*** Entries supplied Section Begins ***

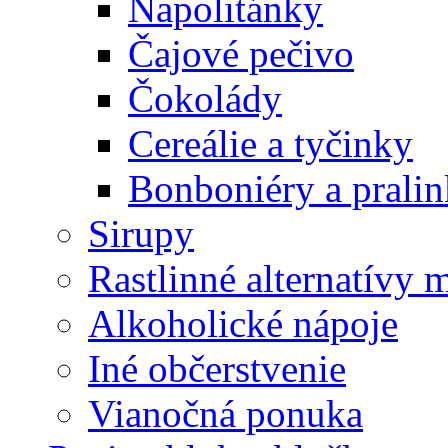
Napolitánky
Čajové pečivo
Čokolády
Cereálie a tyčinky
Bonboniéry a prali
Sirupy
Rastlinné alternatívy 
Alkoholické nápoje
Iné občerstvenie
Vianočná ponuka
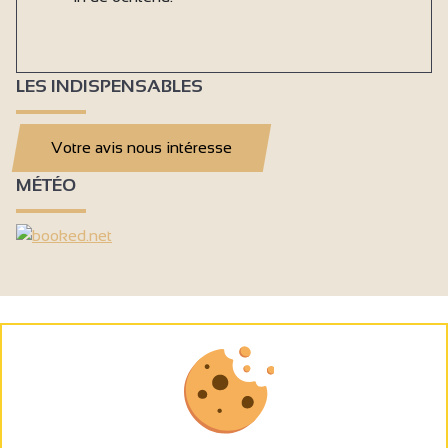
LES INDISPENSABLES
Votre avis nous intéresse
MÉTÉO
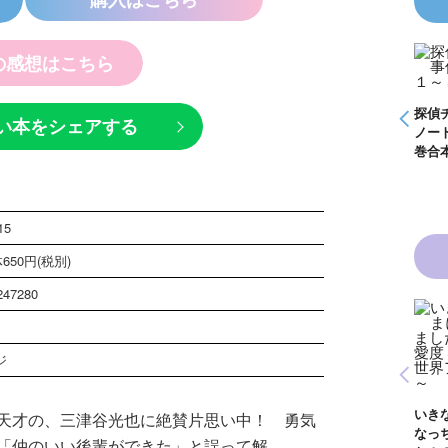
の感想はこちら
怪盗クイーンはサー
探偵チームＫＺ事件
探偵チームＫＺ事件
探偵
い本をシェアする
事件
カスがお好き ゲー
ノート １～１０巻
ノート ２１～３０
ノー
く死
ムブック
合本版
巻合本版
巻合
15
650円(税別)
247280
ジ
青い鳥文庫版 獣の
黒魔女さんと恋の魔
黒魔
奏者１～８ 全８巻
魔女
法 ６年１組 黒魔
生！
合本版
いきなりお姫さまに
天才の、三津谷光也に絶賛片思い中！ 勇気
１
女さんが通る！！
イト
なっちゃいまし
が通
（１７）
巻
「仲のいい後輩ができた」と誤って解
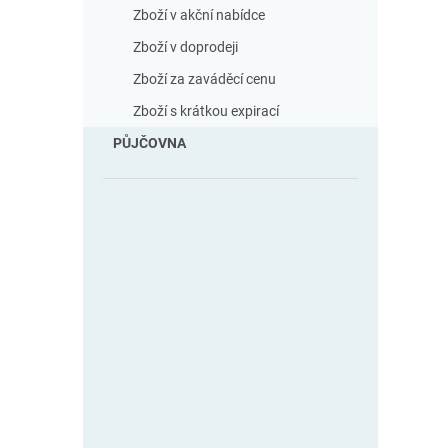
Zboží v akční nabídce
Zboží v doprodeji
Zboží za zaváděcí cenu
Zboží s krátkou expirací
PŮJČOVNA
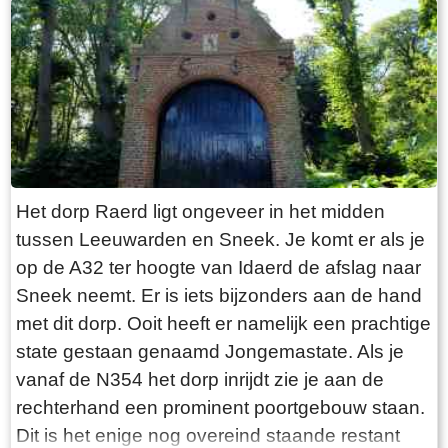
“Laaksumer Bot” suggereert dat de vis terplekke
gevangen wordt. En niets is minder waar.
Tegenover de twee visrestaurants ligt in het
kleinste haventje van Europa eenzaam en
alleen de HL6. Navraag in het restaurant leert
dan dit de vissersboot van de gebroeders De
Vries is. Zij zijn de laatste overgebleven vissers
van Laaksum. Eerder was er sprake van een
Het dorp Raerd ligt ongeveer in het midden
bescheiden vloot maar de meeste vissers van
tussen Leeuwarden en Sneek. Je komt er als je
Laaksum zijn er al lang geleden mee gestopt.
op de A32 ter hoogte van Idaerd de afslag naar
De gebroeders De Vries houden het dus nog vol
Sneek neemt. Er is iets bijzonders aan de hand
en vangen regelmatig bot bij Laaksum. Ik hoor
met dit dorp. Ooit heeft er namelijk een prachtige
dat de ze inmiddels aardig op leeftijd zijn, in
state gestaan genaamd Jongemastate. Als je
ieder geval over de zestig. Ik hoop dat ze het
vanaf de N354 het dorp inrijdt zie je aan de
nog even kunnen volhouden tot aan hun
rechterhand een prominent poortgebouw staan.
pensioenleeftijd. Want zodra zij ermee stoppen
Dit is het enige nog overeind staande restant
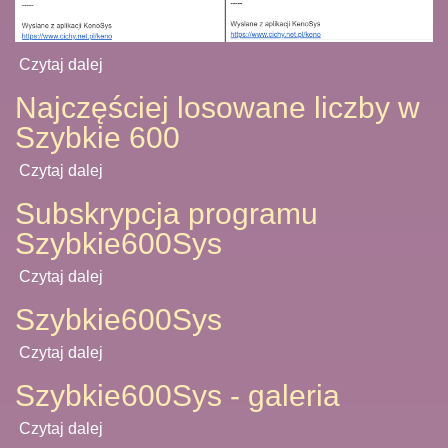
Czytaj dalej
Najczęściej losowane liczby w
Szybkie 600
Czytaj dalej
Subskrypcja programu
Szybkie600Sys
Czytaj dalej
Szybkie600Sys
Czytaj dalej
Szybkie600Sys - galeria
Czytaj dalej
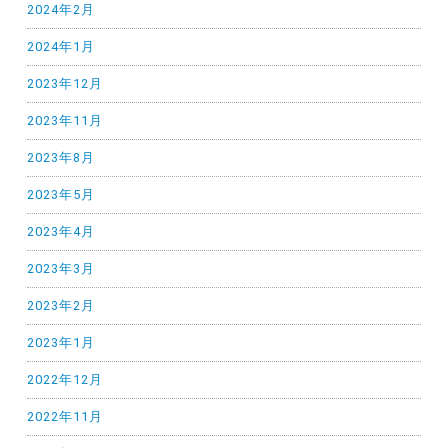
2024年2月
2024年1月
2023年12月
2023年11月
2023年8月
2023年5月
2023年4月
2023年3月
2023年2月
2023年1月
2022年12月
2022年11月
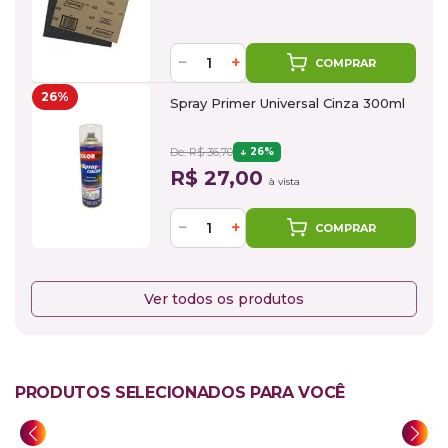
−
+
COMPRAR
26%
Spray Primer Universal Cinza 300ml
De: R$ 36,70
26%
R$ 27,00
à vista
−
+
COMPRAR
Ver todos os produtos
PRODUTOS SELECIONADOS PARA VOCÊ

*** Entries supplied Section Ends ***

What the exercise asks:
Write out the lines of the material above as a Markdown table with the columns "No." and "Text line", one numbered row per line. Skip blank lines and the picture lines.

Task response:
| No. | Text line |
|---|---|
| 1 | Napolitánky |
| 2 | Čajové pečivo |
| 3 | Čokolády |
| 4 | Cereálie a tyčinky |
| 5 | Bonboniéry a prali |
| 6 | Sirupy |
| 7 | Rastlinné alternatívy  |
| 8 | Alkoholické nápoje |
| 9 | Iné občerstvenie |
| 10 | Vianočná ponuka |
| 11 | LES INDISPENSABLES |
| 12 | Votre avis nous intéresse |
| 13 | MÉTÉO |
| 14 | の感想はこちら |
| 15 | 怪盗クイーンはサー |
| 16 | 探偵チームＫＺ事件 |
| 17 | 探偵チームＫＺ事件 |
| 18 | 探偵 |
| 19 | い本をシェアする |
| 20 | 事件 |
| 21 | カスがお好き ゲー |
| 22 | ノート １～１０巻 |
| 23 | ノート ２１～３０ |
| 24 | ノー |
| 25 | く死 |
| 26 | ムブック |
| 27 | 合本版 |
| 28 | 巻合本版 |
| 29 | 巻合 |
| 30 | 15 |
| 31 | 650円(税別) |
| 32 | 247280 |
| 33 | ジ |
| 34 | 青い鳥文庫版 獣の |
| 35 | 黒魔女さんと恋の魔 |
| 36 | 黒魔 |
| 37 | 奏者１～８ 全８巻 |
| 38 | 魔女 |
| 39 | 法 ６年１組 黒魔 |
| 40 | 生！ |
| 41 | 合本版 |
| 42 | いきなりお姫さまに |
| 43 | 天才の、三津谷光也に絶賛片思い中！ 勇気 |
| 44 | １ |
| 45 | 女さんが通る！！ |
| 46 | イト |
| 47 | なっちゃいまし |
| 48 | が通 |
| 49 | （１７） |
| 50 | 巻 |
| 51 | 「仲のいい後輩ができた」と誤って解 |
| 52 | Zboží v akční nabídce |
| 53 | Zboží v doprodeji |
| 54 | Zboží za zaváděcí cenu |
| 55 | Zboží s krátkou expirací |
| 56 | PŮJČOVNA |
| 57 | “Laaksumer Bot” suggereert dat de vis terplekke |
| 58 | gevangen wordt. En niets is minder waar. |
| 59 | Tegenover de twee visrestaurants ligt in het |
| 60 | kleinste haventje van Europa eenzaam en |
| 61 | alleen de HL6. Navraag in het restaurant leert |
| 62 | dan dit de vissersboot van de gebroeders De |
| 63 | Vries is. Zij zijn de laatste overgebleven vissers |
| 64 | van Laaksum. Eerder was er sprake van een |
| 65 | Het dorp Raerd ligt ongeveer in het midden |
| 66 | bescheiden vloot maar de meeste vissers van |
| 67 | tussen Leeuwarden en Sneek. Je komt er als je |
| 68 | Laaksum zijn er al lang geleden mee gestopt. |
| 69 | op de A32 ter hoogte van Idaerd de afslag naar |
| 70 | De gebroeders De Vries houden het dus nog vol |
| 71 | Sneek neemt. Er is iets bijzonders aan de hand |
| 72 | en vangen regelmatig bot bij Laaksum. Ik hoor |
| 73 | met dit dorp. Ooit heeft er namelijk een prachtige |
| 74 | dat de ze inmiddels aardig op leeftijd zijn, in |
| 75 | state gestaan genaamd Jongemastate. Als je |
| 76 | ieder geval over de zestig. Ik hoop dat ze het |
| 77 | vanaf de N354 het dorp inrijdt zie je aan de |
| 78 | nog even kunnen volhouden tot aan hun |
| 79 | rechterhand een prominent poortgebouw staan. |
| 80 | pensioenleeftijd. Want zodra zij ermee stoppen |
| 81 | Dit is het enige nog overeind staande restant |
| 82 | Czytaj dalej |
| 83 | Najczęściej losowane liczby w |
| 84 | Szybkie 600 |
| 85 | Czytaj dalej |
| 86 | Subskrypcja programu |
| 87 | Szybkie600Sys |
| 88 | Czytaj dalej |
| 89 | Szybkie600Sys |
| 90 | Czytaj dalej |
| 91 | Szybkie600Sys - galeria |
| 92 | Czytaj dalej |
| 93 | 2024年2月 |
| 94 | 2024年1月 |
| 95 | 2023年12月 |
| 96 | 2023年11月 |
| 97 | 2023年8月 |
| 98 | 2023年5月 |
| 99 | 2023年4月 |
| 100 | 2023年3月 |
| 101 | 2023年2月 |
| 102 | 2023年1月 |
| 103 | 2022年12月 |
| 104 | 2022年11月 |
| 105 | − |
| 106 | + |
| 107 | COMPRAR |
| 108 | 26% |
| 109 | Spray Primer Universal Cinza 300ml |
| 110 | De: R$ 36,70 |
| 111 | 26% |
| 112 | R$ 27,00 |
| 113 | à vista |
| 114 | − |
| 115 | + |
| 116 | COMPRAR |
| 117 | Ver todos os produtos |
| 118 | PRODUTOS SELECIONADOS PARA VOCÊ |